▶ **Source**

/---

Needless to say he recovered... he still can't do everything a normal dog can do and a trip to the dog park or a 30 minute walk say will have him limping . But he's as happy as pie and I am the sun to him. Even though I don't live at home any more, he is more excited to see me than anyone else. He's a giant, goofball forever puppy!

Jessie loves Billy... in her own way. She tolerates him when he wants to play (for a time) and knows all the secrets to trick him out of her favorite spots.  She thinks she's royalty (because she is!) and demands to be treated as such!  

Living away from my babies has been so hard -- two years now with no puppies in my life! And now another 27 days until I have a new baby! We picked him out on the 21st of January... and let me tell you; two weeks have never taken longer to pass. Still another four to go... but we're in the homestretch now.

I'm fully equipped. This dog has more toys... more treats... and I already love him... I can only imagine the love he'll get once he arrives.


----------



## HuntersMomma (Sep 25, 2007)

AAAAAAAAAAAWWWWWWWWW
Love the one of him kissing the stuffed doggie


----------



## TheHooch (May 9, 2007)

They are all gorgeous I just don;t see how people pick.


----------



## Lisa_and_Willow. (Dec 18, 2007)

Aww how cute! 27 days must feel like forever.

I love the pic of him in the basket.


----------



## Misslane&lois (Nov 18, 2007)

awww adorables, very difficult to choose one of them!!!!!!!!!!!! hehehe


----------

\---

(Stored data)
/---

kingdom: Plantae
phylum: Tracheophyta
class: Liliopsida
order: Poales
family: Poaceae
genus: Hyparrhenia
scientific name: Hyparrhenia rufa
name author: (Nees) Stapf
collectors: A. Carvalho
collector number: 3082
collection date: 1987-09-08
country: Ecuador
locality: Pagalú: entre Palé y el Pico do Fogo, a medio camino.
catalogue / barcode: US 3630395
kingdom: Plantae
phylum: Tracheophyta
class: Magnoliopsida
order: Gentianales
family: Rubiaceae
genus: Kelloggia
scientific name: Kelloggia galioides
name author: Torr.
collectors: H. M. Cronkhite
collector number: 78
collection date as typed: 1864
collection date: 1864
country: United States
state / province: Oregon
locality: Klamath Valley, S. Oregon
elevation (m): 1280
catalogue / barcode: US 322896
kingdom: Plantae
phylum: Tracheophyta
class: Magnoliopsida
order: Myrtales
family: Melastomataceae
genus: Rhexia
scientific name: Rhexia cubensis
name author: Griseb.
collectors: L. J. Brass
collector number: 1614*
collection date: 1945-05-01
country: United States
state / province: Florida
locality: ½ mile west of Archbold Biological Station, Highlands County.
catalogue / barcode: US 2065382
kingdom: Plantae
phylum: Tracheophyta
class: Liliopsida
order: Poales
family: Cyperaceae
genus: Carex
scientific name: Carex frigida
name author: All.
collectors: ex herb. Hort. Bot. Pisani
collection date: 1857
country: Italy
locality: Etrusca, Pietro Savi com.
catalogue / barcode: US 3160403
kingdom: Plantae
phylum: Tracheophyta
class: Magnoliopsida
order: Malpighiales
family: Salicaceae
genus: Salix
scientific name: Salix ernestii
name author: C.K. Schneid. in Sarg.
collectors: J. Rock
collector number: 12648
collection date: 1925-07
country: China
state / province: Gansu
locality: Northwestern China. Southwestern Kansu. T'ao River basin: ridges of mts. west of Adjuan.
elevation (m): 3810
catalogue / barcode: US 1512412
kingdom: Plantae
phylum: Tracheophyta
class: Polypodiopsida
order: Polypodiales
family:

\---

▶ **Stated task**
In the forum thread, on what date was the new puppy picked out? Rely solely on the forum thread when responding.

▶ **Task response**
The 21st of January.